Alors l’idéal ne pourra plus (comme il advenait à la faveur-prétexte de l’individualisme et des chimères compensatoires dont aime à rêver cet individualisme) être pris pour une succursale extra-terrestre de ce que prétendirent réalité le réalisme à forme bondieusardementagressive, j’entends celui des thomistes et néothomistes, et tous les autres réalismes, de la passivité sceptique aux fanfaronnades conformistes. Le surréalisme gratifie d’une jolie petite pluie de charbons ardents le bazar de la Réalité qui a bien les mêmes titres à l’incendie que celui de la Charité, son jumeau en hypocrisie où, voici plusieurs lustres, trouva la mort la fine fleur de l’aristocratie.
Le bazar de la Réalité, comme le bazar de la Charité, aura eu ses profiteurs, ses victimes et aussi ses héros. Fils et filles soumis aux faits, vestaux et vestales d’un culte, hors des limites duquel ils se sentiraient perdus, moins que morts, ils voudraient nous faire croire que de tous ces décombres va renaître un temple Phœnix. Ils se brûlent les doigts, se rôtissent la plante des pieds et se laissent griller ce qu’ils ont de plus doux en fait de petite peau douce, qu’importe. Ils font leur purgatoire sur terre, avec l’espoir de sauver et leurs âmes et la classique, bornée, imperméable, pétrifiée notion de personne sans laquelle ils ne sauraient vivre.

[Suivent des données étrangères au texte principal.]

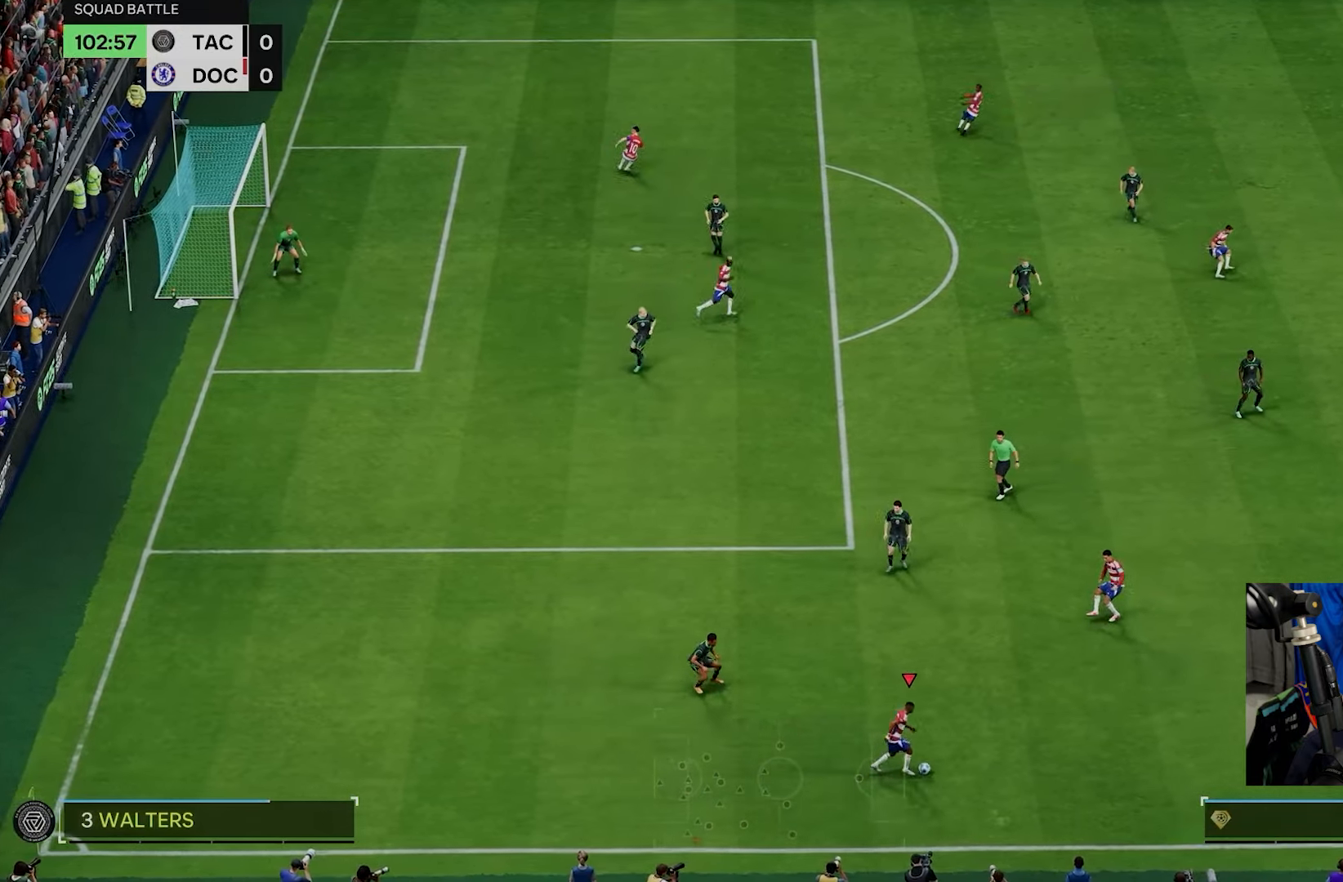
{"buttons": [], "left_stick": "center", "events": [[333, "left_stick", "center"]]}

Ainsi Breton nous avait-il conviés à L’Introduction au discours sur le peu de Réalité. Dalí, lui, écrit, dès la première page de La Femme visible : « Je crois que le moment est proche où, par un processus de caractère paranoïaque et actif de la pensée, il sera possible (simultanément à l’automatisme et autres états passifs) de systématiser la confusion et de contribuer au discrédit total du monde de la réalité. »
Alors, au lieu d’une acceptation unilatérale, ce sera la liberté enfin rendue à l’esprit. L’imagination aura recouvré ses droits. La volonté de découverte rejettera les liens dont l’apriorisme didactique, depuis des siècles, l’avait entravée. L’Homme sincère, cet automate qui arguait sans cesse de son humanité, bien que, en fait d’humanité, il ne valût ni mieux ni pis que son confrère l’homme normal, se disloquera, s’éparpillera à tous les coins de l’horizon, lui, ses scrupules sophistiques, ses démangeaisons confessionnelles. Desséchées les pleurnicheries de l’inquiétude, cette mare, la conscience n’aura plus où aller pêcher la grenouille. Donc elle n’agitera plus ses petits chiffons et son mâle, le conscient, ne piétinera plus d’angoisse pour émouvoir ou divertir les promeneurs.

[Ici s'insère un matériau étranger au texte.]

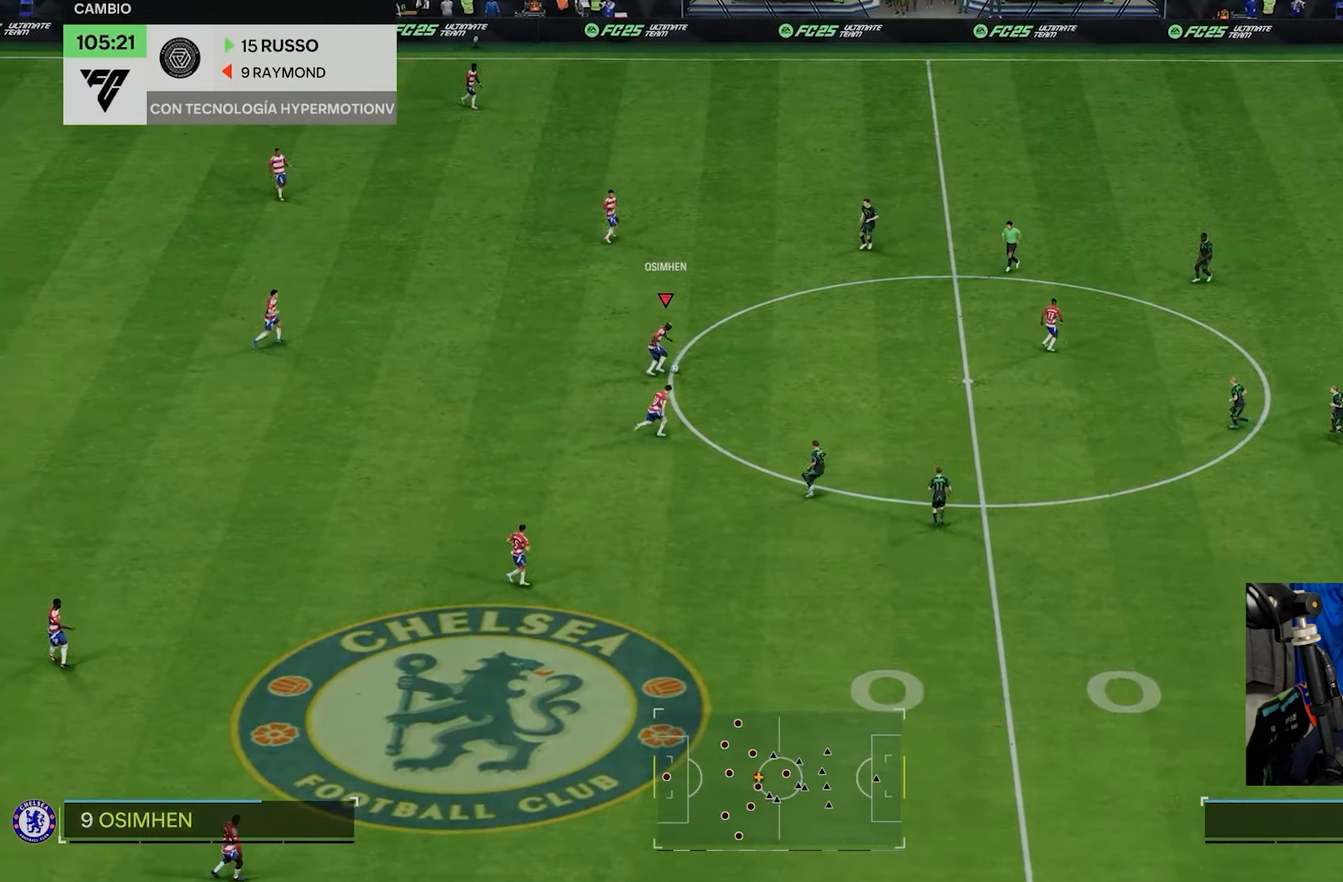
{"buttons": [], "left_stick": "right", "events": [[283, "left_stick", "right"]]}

L’on saura, enfin, que le spectacle est, non à même, mais par-delà, très loin par-delà les décors de la réalité. Pour cette commère, qu’elle impose, une fois au moins, silence à sa voracité et ne songe point à demander sa part de gâteau, car « les nouveaux simulacres que la pensée paranoïaque peut subitement faire apparaître, non seulement auront leur origine dans l’inconscient, mais aussi la force du pouvoir paranoïaque sera mise au service de celui-ci ». Serait à citer toute cette étude, L’Âne pourri, qui ouvre le livre de Dalí. La reconnaissance de la paranoïa et, à sa suite, « une activité à tendance morale qui pourrait être provoquée par la volonté violemment paranoïaque de systématiser la confusion » ouvrent, dans l’histoire de l’homme et de sa pensée, plus large route à ce bouleversement dont Freud a donné le premier signal et à quoi n’a cessé de travailler le surréalisme par la métamorphose subversive du rêve, que la mollesse des poètes anglo-saxons avait laissé tourner en cravate nébuleuse. Libre au réalisme de se prétendre encore de tout repos, sa mesquinerie n’empêchera point que l’extravagance aujourd’hui soit reconnue son fait et non plus celui des états que la vieille psychiatrie, tout aussi peureuse qu’imbécile, croyait à jamais discréditer en les qualifiant au petit bonheur de démentiels.
Or, déjà, constate Dalí, « tous les médecins sont d’accord pour reconnaître la vitesse de l’inconcevable subtilité fréquente chez le paranoïaque, lequel, se prévalant de motifs et de faits d’une finesse telle qu’ils échappent aux gens normaux, atteint à des conclusions souvent impossibles à contredire et à rejeter et qui, en tout cas, défient presque toujours l’analyse psychologique ».
Par ailleurs, dans L’Immaculée Conception, Breton et Éluard ont prouvé à quelle magnificence poétique pouvait atteindre la simulation de délires très nettement caractérisés. Toute la peinture de Dalí, et pas seulement sa peinture mais l’ensemble de son œuvre, illustre ce fait nouveau. Nous sommes à l’antipode des crachats formels où aiment à se noyer les messieurs des Beaux-Arts. Procédés académiques ou anti-académiques, c’était tout un. Que la couleur, pâte, l’écriture, le galbe et tutti quanti ne sortent plus des greniers de l’esthétique, du fouillis des manières.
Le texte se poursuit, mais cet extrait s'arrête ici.